**SET PROBLEM 1**
Return the passage from the post on the War Emergency Workers National Committee exactly as it appears. Begin at the words that have "Wednesday, 15 January" and stop after "on people’s lives.".
**SET PROBLEM 2**
Answer these questions using the post on the War Emergency Workers National Committee.
(a) On what date was the post written?
(b) Which three bodies formed the committee on the day the Great War broke out?
(c) What was the committee's main concern?

Wednesday, 15 January 2020

Burrowing deep into the Great War ................the War Emergency Workers National Committee

Women munition workers Belsize works, Openshaw, 1918 
Yesterday I was thinking back to  one of those mornings which for me was pretty near perfect.

I had been in the Labour History Archive and Study Centre in the Peoples’ History Museum looking at the work of the War Emergency Workers National Committee which was formed the day the Great War broke out “by the Labour Party, the Trades Union Congress, and the Co-operative movement, plus a number of other affiliated organisations such as the Fabian Society. 


Manchester Tramways Employees in uniform, 1915
The main concern of the WNC was to defend the interests of organised working people. 

The size of the collection goes some way toward showing the impact of the war on people’s lives.

**PROVIDED DATA**
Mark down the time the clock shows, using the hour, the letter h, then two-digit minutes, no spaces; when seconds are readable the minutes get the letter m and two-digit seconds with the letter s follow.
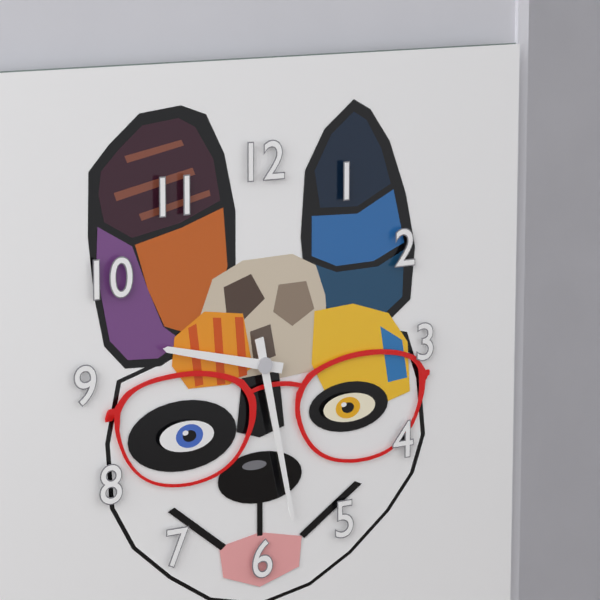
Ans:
9h28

**PROBLEM SOLUTION 1**
Wednesday, 15 January 2020

Burrowing deep into the Great War ................the War Emergency Workers National Committee

Women munition workers Belsize works, Openshaw, 1918 
Yesterday I was thinking back to  one of those mornings which for me was pretty near perfect.

I had been in the Labour History Archive and Study Centre in the Peoples’ History Museum looking at the work of the War Emergency Workers National Committee which was formed the day the Great War broke out “by the Labour Party, the Trades Union Congress, and the Co-operative movement, plus a number of other affiliated organisations such as the Fabian Society. 


Manchester Tramways Employees in uniform, 1915
The main concern of the WNC was to defend the interests of organised working people. 

The size of the collection goes some way toward showing the impact of the war on people’s lives.

**PROBLEM SOLUTION 2**
(a) Wednesday, 15 January 2020
(b) The Labour Party, the Trades Union Congress, and the Co-operative movement
(c) To defend the interests of organized working people